There comes a time for decisions…
We all avoid pain. Which doesn’t mean that we can avoid it. We just avoid the pain we haven’t experienced for the pain that we have. Known hell is like a heaven in face of an unknown hell. That’s about all you need to know about heaven and hell.
I have seen that the greatest virtue in life is ability to make decisions. Ability to find what needs to be done is perhaps the most important thing in life. Krishna went so far as to say in Bhagwad Gita that Indecision is the “greatest sin”. That is very true. When you are confronted with a tough road or no road at all, then what do you do?
People keep working while their careers are falling apart and jobs slowly becoming outdated without making adequate preparation for a change. Hoping against hope that what befalls the economy will somehow, not affect them. That is plain nonsense.
Either you put a cost to your failure or the failure will put a cost on you.
You cannot escape the cost in a changing world.
In a career one keep doing things to earn money, but rarely to do the best one can, given his/her talents and gifts. Recognizing what your gifts are, is perhaps the toughest of all, but it is to be done. And it is done only through extreme truthfulness to one’s own self. Usually, what is coveted is what we strive to get and generally either we force our selves to align with it or pretend to be so. We may do it that way, but it will eventually show up in our stress levels very soon. It shows up when there is an inherent value and personality conflict.
The race for money.. for power.. .for prestige etc.. push us in a direction where we lose our core self. These things are not bad things per se. Money is great and power is very useful if it can help, but to make these central to your lives such that your life runs on these things can make things really bad.
In such situations, when a person reaches his/her mid life – like I have – I see most people asking themselves the most fundamental question – “Has it all been really worth it?”
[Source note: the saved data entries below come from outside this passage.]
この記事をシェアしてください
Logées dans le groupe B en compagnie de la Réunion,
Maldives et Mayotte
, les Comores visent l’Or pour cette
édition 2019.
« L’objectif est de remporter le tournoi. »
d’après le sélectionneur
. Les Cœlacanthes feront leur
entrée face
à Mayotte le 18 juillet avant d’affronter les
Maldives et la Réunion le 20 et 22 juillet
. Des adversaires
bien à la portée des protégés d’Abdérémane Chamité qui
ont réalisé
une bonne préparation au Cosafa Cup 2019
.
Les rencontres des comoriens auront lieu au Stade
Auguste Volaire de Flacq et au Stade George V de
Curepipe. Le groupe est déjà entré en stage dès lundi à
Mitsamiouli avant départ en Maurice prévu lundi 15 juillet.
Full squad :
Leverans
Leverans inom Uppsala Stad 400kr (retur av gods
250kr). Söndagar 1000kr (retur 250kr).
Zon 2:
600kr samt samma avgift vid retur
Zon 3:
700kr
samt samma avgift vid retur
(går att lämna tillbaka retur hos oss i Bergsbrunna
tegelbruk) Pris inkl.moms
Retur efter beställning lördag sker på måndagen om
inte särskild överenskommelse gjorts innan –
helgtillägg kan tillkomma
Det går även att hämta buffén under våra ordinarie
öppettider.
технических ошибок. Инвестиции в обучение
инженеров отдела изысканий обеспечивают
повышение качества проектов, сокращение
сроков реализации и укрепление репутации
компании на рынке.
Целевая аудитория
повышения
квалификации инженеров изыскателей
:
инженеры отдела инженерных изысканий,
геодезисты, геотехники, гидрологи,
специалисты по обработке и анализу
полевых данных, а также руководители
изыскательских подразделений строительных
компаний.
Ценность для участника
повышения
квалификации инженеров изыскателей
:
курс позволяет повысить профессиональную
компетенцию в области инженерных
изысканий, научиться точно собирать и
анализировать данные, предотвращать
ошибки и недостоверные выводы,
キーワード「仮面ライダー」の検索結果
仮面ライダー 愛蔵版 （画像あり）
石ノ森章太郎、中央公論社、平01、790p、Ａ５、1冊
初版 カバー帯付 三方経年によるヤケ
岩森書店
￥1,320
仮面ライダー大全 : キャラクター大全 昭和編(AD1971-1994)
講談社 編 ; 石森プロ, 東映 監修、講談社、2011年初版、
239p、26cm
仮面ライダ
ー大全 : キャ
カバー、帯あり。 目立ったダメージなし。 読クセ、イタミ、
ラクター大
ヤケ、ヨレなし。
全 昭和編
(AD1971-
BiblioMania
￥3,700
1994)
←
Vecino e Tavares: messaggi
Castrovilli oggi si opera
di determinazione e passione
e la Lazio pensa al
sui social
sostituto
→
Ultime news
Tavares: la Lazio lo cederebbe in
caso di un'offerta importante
All the toil and all the racing.. was it worth doing it all? Many times the answer lies in the question itself. The reason this question is asked points to the eventual answer. But does one change course? Some do. Many don’t. Because they know no better. Because they haven’t made an attempt to know any better. They have followed a path to disaster and no matter how painful that is, they will keep following it to eventual disaster. After all if one has to go down, why not go down in style??
But, then there comes a comes a time in one’s life when one can run no more and is forced to deal with his/her own devils… HEADON… alone! And no one can help him/her with that.